* TEXTE PROPOSÉ:
================
Le capitaine Coignet
Jean-Roch
Coignet (1776-1865) peut sans conteste être considéré comme l'archétype du
grognard. En entré au service en 1799, il va, lentement, car son éducation ne
lui permet pas d'aller plus vite, les échelons. Il sera caporal en 1807 - à un
âge, donc, où d'autres sont déjà général - puis sergent en 1809. Trois ans
plus tard, en 1812, il est nommé lieutenant, pour finalement finir les
campagnes napoléoniennes comme capitaine. Mais, s'étant distingué à Marengo
et axant reçu une arme d'honneur, il eut la prérogative d'être de la
première promotion de la Légion d'honneur. Il a laissé les célébrissimes
Cahiers, écrits de 1848 à 1850, et parus en1851, l'année où le neveu de
l'Empereur s'sseyait à la place de son oncle....
il ne faut pas lire ces Cahiers avec l’œil critique d’un historien ; ce serait rendre un bien mauvais service à notre capitaine. Coignet n’a pas vécu ni même la moitié de ce qu’il prétend dans ses Cahiers. On ne peut pas prendre Coignet au pied de la lettre : il a trop fait, trop vu, trop entendu. A le lire il était non seulement le bras droit de Napoléon mais on pourrait presque dire que l’Empereur n’était rien sans lui.
Il rapporte le plus souvent les histoires faites de légende et de merveilleux que se racontaient les grognards à la veillée. A force de se les répéter notre vénérable vieillard a fini par se convaincre qu’il les avaient vécues.
Mais tout ce qu'il raconte n'est pas faux et il nous fournit un témoignage important sur la vie militaire sous l'empire.
Austerlitz
(Coignet n'est encore que simple grenadier)
La joie que nous éprouvions de quitter Boulogne fut bientôt calmée. On nous fit faire des marches dont rien ne peut donner l'idée ; nous étions jour et nuit sur pied ; il fallait, dans les rangs, se tenir les uns les autres pour ne pas tomber de fatigue et de sommeil. Quelques-uns se jetaient dans les fossés, et il était impossible de les en tirer. Les coups de plat de sabre n'y réussissaient pas. En vain la musique jouait, en vain les tambours battaient la charge ; nous n'avions plus le courage d'avancer. Quand nous fûmes arrivés sur les hauteurs de Saverne, d'où l'on aperçoit le beau clocher de Strasbourg, l'espoir de nous reposer prochainement nous ranima un peu. Néanmoins, on fut obligé de mettre des voitures en réquisition pour ramasser les traînards.
================
(Données recueillies)
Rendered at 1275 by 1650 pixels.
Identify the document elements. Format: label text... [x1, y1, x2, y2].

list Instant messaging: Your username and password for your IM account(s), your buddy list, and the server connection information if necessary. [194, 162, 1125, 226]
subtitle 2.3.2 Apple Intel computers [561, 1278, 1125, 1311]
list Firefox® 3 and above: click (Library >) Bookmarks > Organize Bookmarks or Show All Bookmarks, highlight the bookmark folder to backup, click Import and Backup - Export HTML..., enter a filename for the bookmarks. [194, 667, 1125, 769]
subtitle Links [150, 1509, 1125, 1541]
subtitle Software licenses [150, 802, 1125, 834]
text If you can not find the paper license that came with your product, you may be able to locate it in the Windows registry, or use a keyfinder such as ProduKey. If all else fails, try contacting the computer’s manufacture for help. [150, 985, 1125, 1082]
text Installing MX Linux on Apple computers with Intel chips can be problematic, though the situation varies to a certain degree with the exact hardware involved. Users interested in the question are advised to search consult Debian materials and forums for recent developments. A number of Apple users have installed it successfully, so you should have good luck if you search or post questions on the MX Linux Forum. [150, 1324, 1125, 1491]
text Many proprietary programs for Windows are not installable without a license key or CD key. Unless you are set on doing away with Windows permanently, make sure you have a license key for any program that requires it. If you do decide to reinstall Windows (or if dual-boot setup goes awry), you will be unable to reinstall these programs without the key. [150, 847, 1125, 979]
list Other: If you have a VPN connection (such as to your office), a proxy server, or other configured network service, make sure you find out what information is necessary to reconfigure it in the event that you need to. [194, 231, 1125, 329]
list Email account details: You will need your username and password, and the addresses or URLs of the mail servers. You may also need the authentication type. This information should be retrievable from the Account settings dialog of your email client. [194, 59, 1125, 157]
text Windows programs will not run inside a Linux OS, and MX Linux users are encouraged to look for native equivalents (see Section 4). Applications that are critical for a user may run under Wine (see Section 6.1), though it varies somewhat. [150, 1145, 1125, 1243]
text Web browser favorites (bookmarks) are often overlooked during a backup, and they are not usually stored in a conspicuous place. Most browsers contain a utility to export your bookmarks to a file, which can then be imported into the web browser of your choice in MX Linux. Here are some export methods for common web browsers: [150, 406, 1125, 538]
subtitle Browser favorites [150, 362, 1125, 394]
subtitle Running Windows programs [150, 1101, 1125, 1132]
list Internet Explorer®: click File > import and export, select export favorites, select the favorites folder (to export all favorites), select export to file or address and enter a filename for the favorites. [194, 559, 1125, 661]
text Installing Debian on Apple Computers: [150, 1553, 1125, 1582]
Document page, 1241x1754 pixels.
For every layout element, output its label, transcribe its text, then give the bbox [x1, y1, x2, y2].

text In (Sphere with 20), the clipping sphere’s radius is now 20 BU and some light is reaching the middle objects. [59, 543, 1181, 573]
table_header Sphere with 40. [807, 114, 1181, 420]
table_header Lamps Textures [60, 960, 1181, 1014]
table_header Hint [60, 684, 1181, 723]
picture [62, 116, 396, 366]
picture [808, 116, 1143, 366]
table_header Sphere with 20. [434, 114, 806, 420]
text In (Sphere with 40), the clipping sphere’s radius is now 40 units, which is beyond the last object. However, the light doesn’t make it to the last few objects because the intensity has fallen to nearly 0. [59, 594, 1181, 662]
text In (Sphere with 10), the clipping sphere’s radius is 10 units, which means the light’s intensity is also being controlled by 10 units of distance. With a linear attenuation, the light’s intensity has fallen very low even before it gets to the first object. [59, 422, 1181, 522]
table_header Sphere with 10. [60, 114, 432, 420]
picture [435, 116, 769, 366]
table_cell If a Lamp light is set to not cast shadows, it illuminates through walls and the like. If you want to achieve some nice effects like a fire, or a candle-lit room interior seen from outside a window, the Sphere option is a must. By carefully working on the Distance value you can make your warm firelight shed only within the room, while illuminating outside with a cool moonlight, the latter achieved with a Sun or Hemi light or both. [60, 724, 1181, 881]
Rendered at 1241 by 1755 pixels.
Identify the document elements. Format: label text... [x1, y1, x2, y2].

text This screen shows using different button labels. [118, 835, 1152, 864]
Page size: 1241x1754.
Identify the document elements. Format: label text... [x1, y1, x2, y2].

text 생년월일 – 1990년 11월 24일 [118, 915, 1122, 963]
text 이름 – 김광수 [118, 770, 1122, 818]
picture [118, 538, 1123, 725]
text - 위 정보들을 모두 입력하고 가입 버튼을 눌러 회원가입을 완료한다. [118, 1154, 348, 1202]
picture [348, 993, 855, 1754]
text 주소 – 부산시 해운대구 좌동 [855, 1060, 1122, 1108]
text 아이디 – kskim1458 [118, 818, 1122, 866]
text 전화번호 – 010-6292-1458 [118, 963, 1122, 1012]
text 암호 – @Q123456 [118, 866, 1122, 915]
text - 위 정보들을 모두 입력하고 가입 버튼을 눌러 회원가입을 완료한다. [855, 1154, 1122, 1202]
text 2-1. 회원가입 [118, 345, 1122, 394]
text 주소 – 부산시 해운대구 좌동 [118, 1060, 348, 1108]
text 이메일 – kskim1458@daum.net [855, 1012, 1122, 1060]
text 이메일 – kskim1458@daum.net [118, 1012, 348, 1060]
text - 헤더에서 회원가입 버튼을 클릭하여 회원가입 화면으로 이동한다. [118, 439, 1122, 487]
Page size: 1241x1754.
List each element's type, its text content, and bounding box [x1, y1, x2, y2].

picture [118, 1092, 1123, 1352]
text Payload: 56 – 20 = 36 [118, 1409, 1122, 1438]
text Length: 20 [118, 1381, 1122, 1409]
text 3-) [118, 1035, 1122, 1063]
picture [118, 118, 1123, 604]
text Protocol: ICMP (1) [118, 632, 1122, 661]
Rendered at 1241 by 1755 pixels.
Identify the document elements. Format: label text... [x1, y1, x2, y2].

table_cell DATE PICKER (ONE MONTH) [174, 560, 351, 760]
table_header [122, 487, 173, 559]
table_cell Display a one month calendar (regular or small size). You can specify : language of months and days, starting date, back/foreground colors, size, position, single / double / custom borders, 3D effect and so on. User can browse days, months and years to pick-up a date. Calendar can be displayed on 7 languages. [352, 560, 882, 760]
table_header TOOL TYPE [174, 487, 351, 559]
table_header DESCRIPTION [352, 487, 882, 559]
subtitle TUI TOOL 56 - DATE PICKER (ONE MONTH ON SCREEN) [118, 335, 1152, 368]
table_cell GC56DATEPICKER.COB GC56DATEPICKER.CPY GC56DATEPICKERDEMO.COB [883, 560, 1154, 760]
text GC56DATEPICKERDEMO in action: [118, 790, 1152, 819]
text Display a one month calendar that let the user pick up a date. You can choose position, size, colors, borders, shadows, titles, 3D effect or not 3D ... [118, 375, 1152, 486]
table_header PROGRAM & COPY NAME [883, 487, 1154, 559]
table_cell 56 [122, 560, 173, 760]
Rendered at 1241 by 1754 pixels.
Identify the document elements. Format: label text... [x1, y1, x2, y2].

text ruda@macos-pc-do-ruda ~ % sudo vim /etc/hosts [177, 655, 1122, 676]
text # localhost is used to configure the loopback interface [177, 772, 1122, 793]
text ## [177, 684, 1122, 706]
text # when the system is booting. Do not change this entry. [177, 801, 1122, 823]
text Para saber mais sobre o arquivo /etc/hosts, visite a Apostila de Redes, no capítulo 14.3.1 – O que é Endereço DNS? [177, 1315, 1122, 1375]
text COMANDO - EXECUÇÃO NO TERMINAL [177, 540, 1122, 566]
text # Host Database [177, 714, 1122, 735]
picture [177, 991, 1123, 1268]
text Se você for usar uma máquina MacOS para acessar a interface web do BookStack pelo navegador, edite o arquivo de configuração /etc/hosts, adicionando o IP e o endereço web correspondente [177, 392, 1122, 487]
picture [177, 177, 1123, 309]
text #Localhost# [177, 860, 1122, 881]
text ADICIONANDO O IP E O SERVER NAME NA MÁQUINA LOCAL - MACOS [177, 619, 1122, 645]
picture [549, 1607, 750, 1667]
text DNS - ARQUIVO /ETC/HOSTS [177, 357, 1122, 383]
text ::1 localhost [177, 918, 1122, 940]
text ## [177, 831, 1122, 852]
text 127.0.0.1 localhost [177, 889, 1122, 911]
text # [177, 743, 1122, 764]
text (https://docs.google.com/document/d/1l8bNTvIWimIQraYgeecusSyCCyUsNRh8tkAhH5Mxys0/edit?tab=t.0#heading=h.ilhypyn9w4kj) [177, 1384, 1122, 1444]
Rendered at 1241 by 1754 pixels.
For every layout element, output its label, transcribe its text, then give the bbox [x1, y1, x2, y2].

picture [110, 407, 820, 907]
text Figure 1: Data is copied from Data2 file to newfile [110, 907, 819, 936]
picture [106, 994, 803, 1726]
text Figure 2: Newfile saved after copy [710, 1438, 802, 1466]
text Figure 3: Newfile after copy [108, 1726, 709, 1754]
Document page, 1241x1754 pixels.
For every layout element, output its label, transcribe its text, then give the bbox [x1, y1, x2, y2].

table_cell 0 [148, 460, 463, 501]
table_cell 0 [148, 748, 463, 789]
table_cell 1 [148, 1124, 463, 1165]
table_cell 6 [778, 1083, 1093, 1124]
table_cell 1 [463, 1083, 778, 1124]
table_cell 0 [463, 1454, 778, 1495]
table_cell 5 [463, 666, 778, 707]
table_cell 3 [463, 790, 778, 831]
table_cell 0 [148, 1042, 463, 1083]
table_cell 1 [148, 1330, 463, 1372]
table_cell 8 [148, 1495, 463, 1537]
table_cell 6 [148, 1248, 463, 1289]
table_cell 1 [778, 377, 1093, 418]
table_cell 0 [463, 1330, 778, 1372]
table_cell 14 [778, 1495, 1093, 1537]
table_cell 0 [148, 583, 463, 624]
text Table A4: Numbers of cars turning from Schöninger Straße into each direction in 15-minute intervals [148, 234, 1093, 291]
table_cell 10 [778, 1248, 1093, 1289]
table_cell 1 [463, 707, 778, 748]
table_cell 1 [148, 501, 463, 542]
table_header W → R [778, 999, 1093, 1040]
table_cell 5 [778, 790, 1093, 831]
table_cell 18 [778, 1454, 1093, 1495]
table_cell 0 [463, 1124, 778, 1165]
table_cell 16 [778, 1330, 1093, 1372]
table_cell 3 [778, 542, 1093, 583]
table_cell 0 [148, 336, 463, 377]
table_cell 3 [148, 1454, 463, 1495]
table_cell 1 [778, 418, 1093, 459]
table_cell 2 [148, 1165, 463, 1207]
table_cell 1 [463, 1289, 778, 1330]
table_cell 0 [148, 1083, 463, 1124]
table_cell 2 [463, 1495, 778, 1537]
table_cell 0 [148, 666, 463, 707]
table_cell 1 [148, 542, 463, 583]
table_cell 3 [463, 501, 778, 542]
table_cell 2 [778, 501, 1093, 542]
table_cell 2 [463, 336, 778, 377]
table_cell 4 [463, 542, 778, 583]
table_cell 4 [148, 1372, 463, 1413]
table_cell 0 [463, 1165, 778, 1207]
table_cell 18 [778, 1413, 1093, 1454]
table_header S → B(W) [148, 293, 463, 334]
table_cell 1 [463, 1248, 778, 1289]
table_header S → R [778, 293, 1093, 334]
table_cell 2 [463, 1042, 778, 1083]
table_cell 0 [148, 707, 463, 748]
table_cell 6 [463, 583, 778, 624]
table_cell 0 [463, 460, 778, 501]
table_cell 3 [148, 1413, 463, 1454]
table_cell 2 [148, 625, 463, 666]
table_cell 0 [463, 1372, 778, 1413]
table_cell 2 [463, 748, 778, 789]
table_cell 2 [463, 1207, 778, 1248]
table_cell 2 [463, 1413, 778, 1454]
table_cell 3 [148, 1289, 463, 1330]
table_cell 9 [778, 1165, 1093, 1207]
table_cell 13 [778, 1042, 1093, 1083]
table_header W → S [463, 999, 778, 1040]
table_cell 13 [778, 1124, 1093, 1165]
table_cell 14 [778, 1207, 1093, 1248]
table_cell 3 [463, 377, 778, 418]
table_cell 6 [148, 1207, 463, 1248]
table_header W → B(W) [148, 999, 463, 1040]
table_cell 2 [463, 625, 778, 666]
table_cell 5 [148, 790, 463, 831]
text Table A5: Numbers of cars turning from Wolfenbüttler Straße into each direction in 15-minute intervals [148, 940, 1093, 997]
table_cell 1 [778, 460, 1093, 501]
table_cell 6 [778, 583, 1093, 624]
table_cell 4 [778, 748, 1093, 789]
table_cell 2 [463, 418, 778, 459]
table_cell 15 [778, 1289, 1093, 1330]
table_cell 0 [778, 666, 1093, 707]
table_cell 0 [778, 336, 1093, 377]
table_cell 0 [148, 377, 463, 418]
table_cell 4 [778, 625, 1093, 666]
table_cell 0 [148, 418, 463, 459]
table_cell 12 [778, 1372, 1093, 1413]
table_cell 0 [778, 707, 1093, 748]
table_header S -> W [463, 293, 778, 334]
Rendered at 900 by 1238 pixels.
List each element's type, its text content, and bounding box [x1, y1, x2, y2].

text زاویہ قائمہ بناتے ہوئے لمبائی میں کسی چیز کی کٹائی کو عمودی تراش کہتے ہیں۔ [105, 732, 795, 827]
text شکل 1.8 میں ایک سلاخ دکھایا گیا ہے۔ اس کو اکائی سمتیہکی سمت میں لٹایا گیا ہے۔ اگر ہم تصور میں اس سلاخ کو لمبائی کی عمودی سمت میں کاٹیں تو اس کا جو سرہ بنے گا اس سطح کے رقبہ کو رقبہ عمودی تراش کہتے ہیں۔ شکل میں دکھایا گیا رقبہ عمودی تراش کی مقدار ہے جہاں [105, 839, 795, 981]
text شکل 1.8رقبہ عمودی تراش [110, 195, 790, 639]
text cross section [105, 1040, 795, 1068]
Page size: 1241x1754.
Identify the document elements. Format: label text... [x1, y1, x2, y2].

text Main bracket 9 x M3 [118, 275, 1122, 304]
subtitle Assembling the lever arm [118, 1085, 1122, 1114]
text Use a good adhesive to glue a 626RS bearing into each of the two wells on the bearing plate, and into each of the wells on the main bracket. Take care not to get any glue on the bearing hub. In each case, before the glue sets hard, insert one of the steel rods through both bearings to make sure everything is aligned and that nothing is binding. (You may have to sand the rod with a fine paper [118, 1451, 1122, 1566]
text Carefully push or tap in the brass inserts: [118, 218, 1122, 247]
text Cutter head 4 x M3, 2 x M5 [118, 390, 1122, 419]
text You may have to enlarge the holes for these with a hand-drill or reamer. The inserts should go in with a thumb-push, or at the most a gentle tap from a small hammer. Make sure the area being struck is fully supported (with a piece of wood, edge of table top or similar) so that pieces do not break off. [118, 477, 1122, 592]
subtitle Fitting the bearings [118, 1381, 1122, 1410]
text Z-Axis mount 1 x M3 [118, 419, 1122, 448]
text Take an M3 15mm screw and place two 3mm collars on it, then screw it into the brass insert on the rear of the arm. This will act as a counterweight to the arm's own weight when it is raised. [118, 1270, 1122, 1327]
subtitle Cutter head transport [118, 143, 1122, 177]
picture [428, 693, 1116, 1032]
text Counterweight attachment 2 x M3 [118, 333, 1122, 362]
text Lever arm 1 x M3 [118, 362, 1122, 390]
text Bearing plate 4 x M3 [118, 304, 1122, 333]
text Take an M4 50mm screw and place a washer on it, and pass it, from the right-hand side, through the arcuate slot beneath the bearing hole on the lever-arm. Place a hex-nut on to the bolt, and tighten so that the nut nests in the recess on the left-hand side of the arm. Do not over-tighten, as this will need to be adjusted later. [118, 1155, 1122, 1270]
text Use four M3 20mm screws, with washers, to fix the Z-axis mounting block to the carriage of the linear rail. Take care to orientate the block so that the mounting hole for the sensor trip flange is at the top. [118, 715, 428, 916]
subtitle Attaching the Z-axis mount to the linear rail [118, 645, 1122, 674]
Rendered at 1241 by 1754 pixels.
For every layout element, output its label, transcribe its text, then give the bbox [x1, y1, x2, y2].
================
* EXERCICES:
1. Répondez aux questions suivantes à l'aide du texte sur le capitaine Coignet.
(a) En quelle année Coignet devient-il sergent ?
(b) Durant quelles années ses Cahiers ont-ils été écrits ?
(c) D'où les soldats aperçoivent-ils le clocher de Strasbourg ?
2. Indiquez si chacune des affirmations suivantes s'accorde avec le texte sur le capitaine Coignet, en citant les mots qui le prouvent.
(a) Coignet est nommé lieutenant en 1812.
(b) Le texte recommande de lire les Cahiers avec l'œil critique d'un historien.
(c) Les coups de plat de sabre parvenaient à tirer des fossés les soldats qui s'y jetaient.
3. Reprenez le récit de Coignet sur la marche vers Austerlitz juste après sa dernière phrase.

* CORRIGÉS:
1.
(a) En 1809.
(b) De 1848 à 1850.
(c) Depuis les hauteurs de Saverne.

2.
(a) Oui : « en 1812, il est nommé lieutenant ».
(b) Non : « il ne faut pas lire ces Cahiers avec l’œil critique d’un historien ».
(c) Non : « Les coups de plat de sabre n'y réussissaient pas. »

3.
A Strasbourg, l'empereur nous passa en revue ; de là nous fûmes dirigés à grandes journées vers Stuttgart, puis sur Ulm. Nous arrivâmes un matin sur les rives du Danube. Il pleuvait à verse. On nous installa dans un pré. A cinq ou six cents pas de nous se trouvait un pont que le maréchal Ney avait fait rétablir le matin. Il s'en était servi pour jeter son corps d'armée sur la rive opposée et attaquer le village d'Elchingen ; on entendait, dans cette direction, une canonnade épouvantable. Il y avait à côté de nous, sur notre gauche, des dragons qui barbotaient dans la boue ; on vint les chercher : ils passèrent le Danube et s'élancèrent à leur tour sur les coteaux d'Elchingen. On nous laissa tranquillement dans notre pré. La pluie continuait de tomber à torrents ; nous avions de l'eau jusqu'à mi-jambes. Il fallait voir la garde riant et sautant au milieu de cette inondation. J'avais sur mon sac la marmite de mon ordinaire ; elle n'était pas renversée et toute la pluie s'y accumulait. Quand je la sentais pleine, je me penchais de côté et je la vidais sans les jambes de mes camarades : c'était l'occasion de nouveaux rires.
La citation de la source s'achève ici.